Environmentalists Challenge Timber Saleby Eric Barker
Lewiston Tribune, January 8, 2004
Environmental groups are making good on their word to challenge a timber sale on the Slate Creek Ranger District of the Nez Perce National Forest.
The Moscow-based Friends of the Clearwater authored an appeal to the proposed 20-million-board-feet Clean Slate timber sale that would also obliterate 26 miles of old roads.
The environmental groups Idaho Conservation League, Idaho Sporting Congress, the Ecology Center, Alliance for Wild Rockies and the Lands Council joined the appeal.
Gary Macfarlane, executive director of the Friends of the Clearwater, said his main concerns with the proposed timber sale revolve around the potential for streams already not meeting water quality standards to be polluted from sediment caused by the logging.

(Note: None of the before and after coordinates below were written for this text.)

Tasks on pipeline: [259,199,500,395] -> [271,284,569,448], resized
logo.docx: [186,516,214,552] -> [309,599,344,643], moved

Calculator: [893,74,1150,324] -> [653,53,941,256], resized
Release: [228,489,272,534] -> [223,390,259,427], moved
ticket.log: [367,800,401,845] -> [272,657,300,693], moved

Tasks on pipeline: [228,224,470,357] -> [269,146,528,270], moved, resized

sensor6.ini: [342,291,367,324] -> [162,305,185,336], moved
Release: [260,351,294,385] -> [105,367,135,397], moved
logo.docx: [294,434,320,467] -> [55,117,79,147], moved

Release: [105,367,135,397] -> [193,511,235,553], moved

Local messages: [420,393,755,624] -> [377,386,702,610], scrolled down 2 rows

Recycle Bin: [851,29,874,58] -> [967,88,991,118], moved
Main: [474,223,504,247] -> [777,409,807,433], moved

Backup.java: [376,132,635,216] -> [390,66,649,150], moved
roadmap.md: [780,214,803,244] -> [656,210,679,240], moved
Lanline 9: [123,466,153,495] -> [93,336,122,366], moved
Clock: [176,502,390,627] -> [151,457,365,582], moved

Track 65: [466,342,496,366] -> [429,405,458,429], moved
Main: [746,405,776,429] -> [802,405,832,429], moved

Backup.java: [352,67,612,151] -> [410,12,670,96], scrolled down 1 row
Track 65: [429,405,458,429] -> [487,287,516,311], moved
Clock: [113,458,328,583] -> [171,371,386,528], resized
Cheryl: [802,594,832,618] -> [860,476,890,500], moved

Further deterioration of water quality could harm threatened fish including bull trout, salmon and steelhead, according to Macfarlane. He contends the Nez Perce National Forest Plan says the U.S. Forest Service must show streams not meeting water quality standards are improving or on an "upward trend" before logging can occur.
"They predict future upward trends, but in our minds the plan is very specific; it says they will show an upward trend," he said.
Macfarlane also faults the agency for saying the project won't hurt bull trout because there are very few in the area.
"All the more (reason) we should be concerned about water quality in that area because they are so rare," he said.
Jonathan Oppenheimer of the Idaho Conservation League at Moscow said his group is most concerned with a portion of the plan that calls for small clear cuts in an area that is now free of roads. The area, which is adjacent to the Gospel Hump Wilderness Area, is not an official roadless area, according to Forest Service standards. But Oppenheimer says the agency is obligated to study the effects logging as if it were.
"What they have tried to do is just sort of ignore the fact that it's roadless because it's not inventoried, but past courts have found that is not an adequate defense," he said.
The Clean Slate project calls for varying degrees of logging on 2,916 acres within a 15,000-acre analysis area. The purpose of the project is to improve water quality by removing roads and reduce the threat that fire could burn stands of old growth ponderosa pine trees by thinning younger trees. The plan also intends to help white bark pine reestablish in the area by removing competitors such as sub-alpine fir and lodgepole pine trees.
The groups submitted their appeal to the Northern Region headquarters of the Forest Service at Missoula, Mont. Officials there will review the project and decide if it can move forward.